## Action item:
Please retype only the lines below that run from the one containing "Die Herkunftsbezeichnungen" through the last line, both included, without altering a word.

(Supplied data)

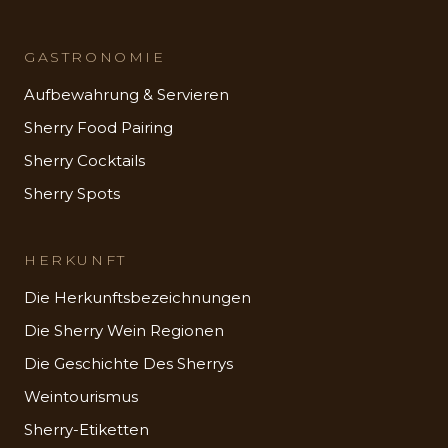
GASTRONOMIE
Aufbewahrung & Servieren
Sherry Food Pairing
Sherry Cocktails
Sherry Spots
HERKUNFT
Die Herkunftsbezeichnungen
Die Sherry Wein Regionen
Die Geschichte Des Sherrys
Weintourismus
Sherry-Etiketten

(End Supplied data)

## Answer space:
Die Herkunftsbezeichnungen
Die Sherry Wein Regionen
Die Geschichte Des Sherrys
Weintourismus
Sherry-Etiketten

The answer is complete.